*** Opening DOCUMENT SECTION ***

I was, initially, stumped. For Lewis had been OK, in fact a nice fellow, but before I got to Lewis I’d had to struggle through a voice-recognition system that kept asking me to repeat myself (‘I want to buy a static IP address’ – and the machine, like me, didn’t understand what a static IP address was) and when, after much frustration, I eventually got through to Lewis, the first thing he did was tell me I could have got what I wanted on their web site.
I’d already been to the web site and hadn’t been able to find what I wanted. I explained to Lewis that I had tried, and as ‘buy a static IP address’ was not the first choice on the web page, and I didn’t even know what a static IP address was, so wouldn’t know where best to click, I had given up and called, only to experience the labyrinthine computer system. I also said I assumed his managers had told him to tell all customers they could get their services on-line; Lewis acknowledged that was the case. I imagine his manager will have that on the check-list for inspecting poor Lewis’s calls.
Anyway, back to the first NPS question. I replied: 10 for Lewis (he’d solved my problem), and 1 for the company. This got an immediate reply: ‘Sorry to hear that. Question 2 of 3: Based on this call, how likely would you be to recommend [the company] to a friend or colleague? From 1 (definitely not) to 10 (definitely)?’
I replied: 1.
This again got an instant reply: ‘Sorry you would not recommend [the company]. Question 3 of 3: Did the Agent recap what had been agreed with you? Yes or no?’
I replied: ‘You missed the point’.
Which got another instant reply: ‘Thanks for letting us know. Finally, is there anything else you’d like to tell us about your call or overall experience?’
I replied: ‘You missed the point’.
Another instant reply: ‘Thanks for taking part in our survey. Your feedback will help us continually improve.’
I replied: ‘I doubt that’.
Half an hour later I got a call from Karen, Lewis’s boss. She was concerned that Lewis had received a ‘1’ rating for his call. Clearly the computer had only picked up one number from my text. I explained to Karen that Lewis got 10 but the company got 1. Karen was relieved because Lewis’s NPS ratings go towards his bonus. She told me she’d change his rating to a 10. (As though I should care?)

*** Closing DOCUMENT SECTION ***
*** Opening AVAILABLE DATA ***

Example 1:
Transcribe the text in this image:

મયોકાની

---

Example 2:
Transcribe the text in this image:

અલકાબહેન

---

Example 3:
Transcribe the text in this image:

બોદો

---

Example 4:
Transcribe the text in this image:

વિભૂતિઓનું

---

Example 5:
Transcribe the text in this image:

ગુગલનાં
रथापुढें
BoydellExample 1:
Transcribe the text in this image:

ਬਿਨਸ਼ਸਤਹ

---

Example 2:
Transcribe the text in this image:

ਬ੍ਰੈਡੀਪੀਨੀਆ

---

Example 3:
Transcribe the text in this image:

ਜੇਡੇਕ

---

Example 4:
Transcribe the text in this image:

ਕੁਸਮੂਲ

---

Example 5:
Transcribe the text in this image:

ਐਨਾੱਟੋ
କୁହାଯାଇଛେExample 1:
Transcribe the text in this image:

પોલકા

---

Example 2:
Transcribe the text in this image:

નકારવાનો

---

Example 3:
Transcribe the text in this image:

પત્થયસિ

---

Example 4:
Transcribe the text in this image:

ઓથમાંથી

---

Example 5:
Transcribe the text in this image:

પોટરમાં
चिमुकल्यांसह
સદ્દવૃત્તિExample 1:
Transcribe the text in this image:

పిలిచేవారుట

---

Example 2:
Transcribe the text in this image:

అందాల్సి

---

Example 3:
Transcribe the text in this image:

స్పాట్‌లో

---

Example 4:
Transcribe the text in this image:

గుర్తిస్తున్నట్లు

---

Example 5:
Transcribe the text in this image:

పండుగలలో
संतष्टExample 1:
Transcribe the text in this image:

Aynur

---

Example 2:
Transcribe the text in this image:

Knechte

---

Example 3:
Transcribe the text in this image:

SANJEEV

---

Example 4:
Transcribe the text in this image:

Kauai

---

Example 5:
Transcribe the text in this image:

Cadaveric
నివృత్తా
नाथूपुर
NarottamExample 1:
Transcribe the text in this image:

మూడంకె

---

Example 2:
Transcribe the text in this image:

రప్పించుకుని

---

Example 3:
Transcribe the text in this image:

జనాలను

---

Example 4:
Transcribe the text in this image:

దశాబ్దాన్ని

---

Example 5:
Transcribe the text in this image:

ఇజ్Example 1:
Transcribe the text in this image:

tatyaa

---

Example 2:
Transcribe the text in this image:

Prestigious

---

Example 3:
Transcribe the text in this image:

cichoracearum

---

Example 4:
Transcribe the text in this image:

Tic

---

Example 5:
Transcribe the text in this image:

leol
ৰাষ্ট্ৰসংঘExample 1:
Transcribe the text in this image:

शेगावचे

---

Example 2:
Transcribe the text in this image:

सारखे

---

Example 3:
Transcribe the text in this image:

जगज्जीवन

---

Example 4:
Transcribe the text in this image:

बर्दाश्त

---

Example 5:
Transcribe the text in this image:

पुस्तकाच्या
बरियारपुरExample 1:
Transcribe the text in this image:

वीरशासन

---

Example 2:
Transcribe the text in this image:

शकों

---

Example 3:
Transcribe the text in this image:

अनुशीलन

*** Closing AVAILABLE DATA ***

**WORK INSTRUCTIONS**:
- A) List each survey question that the account of the phone survey quotes in full.
- B) According to the account of the phone survey, why was Karen relieved?

**EXERCISE RESULTS**:
- A)
- "Based on this call, how likely would you be to recommend [the company] to a friend or colleague? From 1 (definitely not) to 10 (definitely)?"
- "Did the Agent recap what had been agreed with you? Yes or no?"
- "Finally, is there anything else you'd like to tell us about your call or overall experience?"

- B) Karen was relieved because Lewis's NPS ratings go towards his bonus.